(SOURCE EXTRACT)

Today’s pause mirrors the Australian and Canadian central banks, which also held their benchmark rates this week, as the global economy remains shaky amid heightened concerns over European sovereign debt and America’s ability to revive its sagging recovery.

Before the release, traders were betting the RBNZ will hike the OCR by 69 basis points over the coming year, narrowing the gap with its Australian counterpart, which has 31 points priced in, according to the Overnight Index Swap curve.

Bollard said the economic recovery in the U.S. and the U.K. was “a little stronger” than predicted, though New Zealand still faces “downside risks to global growth and export prices.”

The bank reined in forecast growth for New Zealand’s economy in the near term, saying the 7.1 magnitude Canterbury earthquake was estimated to have cut growth by 0.1 percentage points in the September quarter. The RBNZ lifted its projected cost of the quake to $5 billion, adding another billion dollars to the residential property bill. The bank slashed its forecast growth in the September quarter to 0.3% from 0.8% in its last statement.

Still, earthquake repairs and high export prices are expected to lift gross domestic product through the latter half of next year, with quarterly growth peaking at 1.4% in the September quarter.

(End SOURCE EXTRACT)
(DATA EXTRACTS)

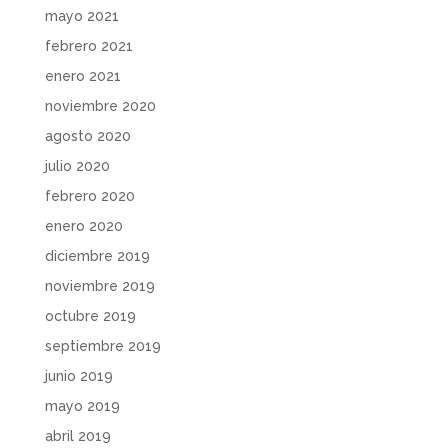
mayo 2021
febrero 2021
enero 2021
noviembre 2020
agosto 2020
julio 2020
febrero 2020
enero 2020
diciembre 2019
noviembre 2019
octubre 2019
septiembre 2019
junio 2019
mayo 2019
abril 2019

(End DATA EXTRACTS)

- ACTIVITY A:
In the RBNZ rate article, recast the paragraph beginning "The bank reined in forecast growth" as a short bulleted list that keeps its main facts.
- ACTIVITY B:
Write the next paragraph of the RBNZ rate article, picking up after its final sentence.

- WRITTEN ANSWER A:
- The bank lowered its near-term growth forecast for New Zealand's economy.
- The 7.1 magnitude Canterbury earthquake was estimated to have cut September-quarter growth by 0.1 percentage points.
- The projected cost of the quake rose to $5 billion, with another billion dollars added to the residential property bill.
- Forecast growth for the September quarter was cut to 0.3% from 0.8% in the previous statement.

- WRITTEN ANSWER B:
Construction and manufacturing are still struggling to fire, with soft data released yesterday raising the prospect of an economic contraction in the third quarter. That feeds into the general malaise in the economy, though strong commodity prices have helped alleviate some of the pessimism.

Bollard said the slow pick-up in GDP will gradually lead to an increase in underlying inflation. The recent spike in the headline consumer price index from the government’s hike in consumption tax wasn’t impacting on how businesses were setting prices or negotiating wages, he said. Though the GST increase pushes the CPI beyond the bank’s target band of between 1% and 3%, Bollard can ignore short-term fluctuations.

The bank lifted its forecast for annual inflation rates over the next three quarters by 0.2 percentage points from its September statement, though the track is expected to be slower in later periods.

Bollard continued his lament over the strength of the New Zealand dollar, saying it’s “inhibiting the rebalancing of economic activity towards the tradable sector.”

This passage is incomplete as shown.